> **Source text**:
While IBM was crushing its competition in the mainframe space, another computer market began opening up that IBM virtually ignored. Following the success of the PDP-1, Ken Olsen and his Digital Equipment Corporation (DEC) continued their work in real-time computing and cultivated a new market for computerized control systems for scientific and engineering projects. After stumbling in its attempts to build larger systems in the IBM mold, the company decided to create machines even smaller and cheaper than low-end mainframes like the 1401 and H200. These so-called “minicomputers” could not hope to compete with mainframe systems on power and were often more difficult to program due to a comparably limited memory, but DEC’s new line of computers were also far cheaper and more interactive than any system on the market and opened up computer use to a larger swath of the population than ever before. Building on these advances, by the end of the 1960s a DEC competitor established by a disgruntled former employee was able to introduce a minicomputer that in its most basic configuration cost just under $4,000, bringing computers tantalizingly close to a mass-market product. The combination of lower prices and real-time operation offered by the minicomputer provided the final key element necessary to introduce computer entertainment programs like Spacewar! to the general public.
Note: Once again we have a historical interlude post discussing the technological breakthroughs in computing in the 1960s that culminated in the birth of the electronic entertainment industry. The material in this section is largely drawn from Computer: A History of the Information Machine by Martin Campbell-Kelly and William Aspray, A History of Modern Computing by Paul Ceruzzi, The Ultimate Entrepreneur: The Story of Ken Olsen and Digital Equipment Corporation by Glenn Rifkin and George Harrar, and oral histories conducted by the Computer History Museum with Gordon Bell, Ed de Castro, Alan Kotok, and Harlan Anderson.
Ken Olsen poses outside The Mill, DEC corporate headquarters
When last we left DEC, the company had just introduced its first computer, the PDP-1, to a favorable response. Buoyed by continuing demand for system modules and test equipment and the success of the PDP-1, DEC’s profits rose to $807,000 on sales of $6.5 million for the 1962 fiscal year. Growing financial success, however, could not compensate for serious underlying structural problems at the company. From his time serving as a liaison between Project Whirlwind and IBM, Ken Olsen had inherited an extreme loathing for bureaucracy and the trappings of corporate culture and preferred to encourage individual initiative and experimentation more in line with practices in the academic sector. This atmosphere suited most of DEC’s employees, many of them transplants from MIT and Lincoln Labs eager — like Olsen — to continue their academic work in a private setting. DEC headquarters, affectionately called “The Mill,” practically became an extension of the MIT campus as students traveled back and forth between Cambridge and Maynard to work part time or just hang out with DEC engineers and learn how the company’s computers operated. There were no set engineering teams, so employees would organically form groups around specific projects. While this freedom and lack of oversight spurred creative thinking, however, it left DEC without a coherent product strategy or well developed sales, manufacturing, and servicing organizations.

> **Information supplied**:
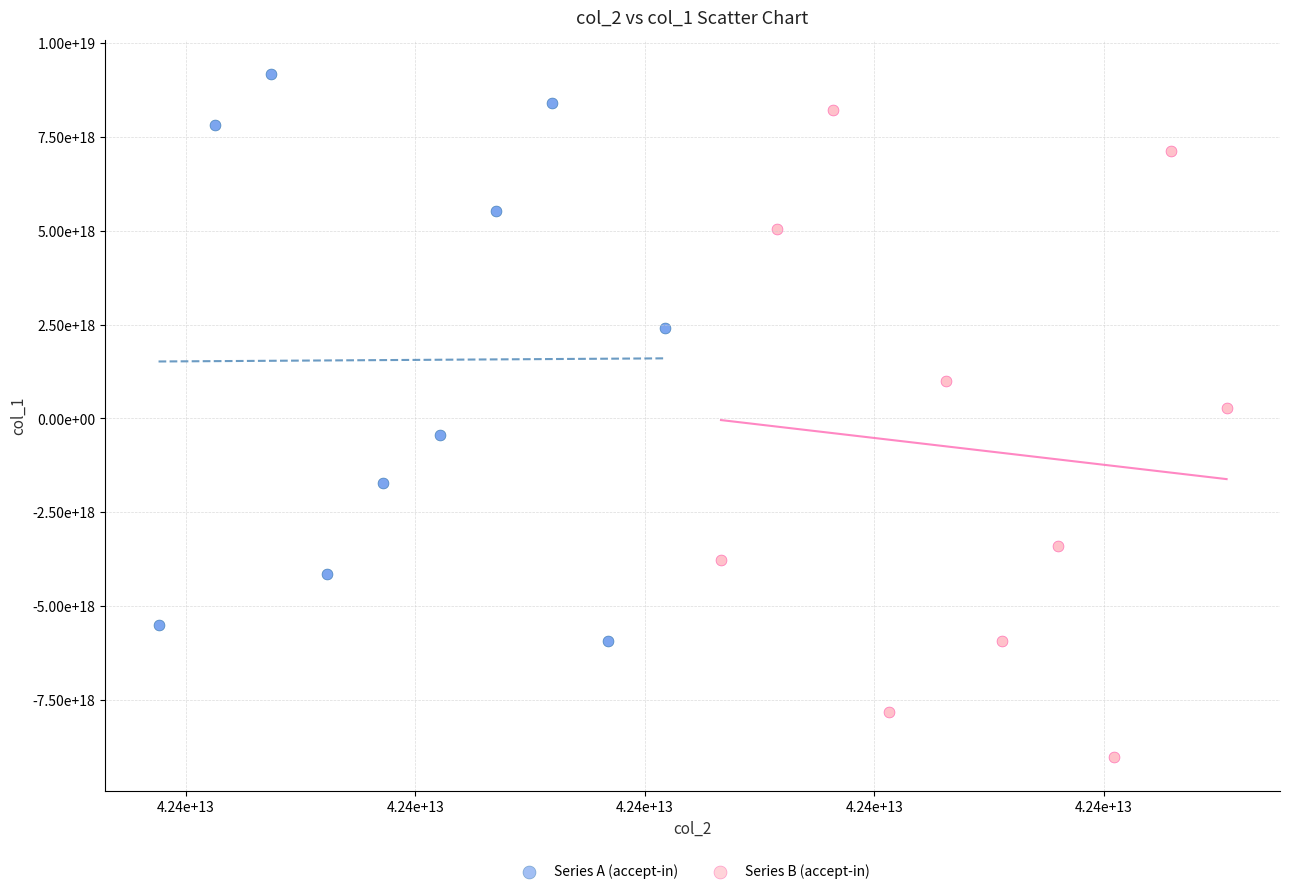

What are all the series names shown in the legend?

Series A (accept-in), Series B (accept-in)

> **Problems to solve**:
1 > Translate this sentence from the article on DEC minicomputers into Spanish: "There were no set engineering teams, so employees would organically form groups around specific projects."
2 > Copy word for word the passage of the article on DEC minicomputers from "Note: Once again" to "and Harlan Anderson.".
The material plays no part in this.

> **Your responses**:
1 > No había equipos de ingeniería fijos, así que los empleados formaban grupos de manera orgánica en torno a proyectos específicos.

2 >
Note: Once again we have a historical interlude post discussing the technological breakthroughs in computing in the 1960s that culminated in the birth of the electronic entertainment industry. The material in this section is largely drawn from Computer: A History of the Information Machine by Martin Campbell-Kelly and William Aspray, A History of Modern Computing by Paul Ceruzzi, The Ultimate Entrepreneur: The Story of Ken Olsen and Digital Equipment Corporation by Glenn Rifkin and George Harrar, and oral histories conducted by the Computer History Museum with Gordon Bell, Ed de Castro, Alan Kotok, and Harlan Anderson.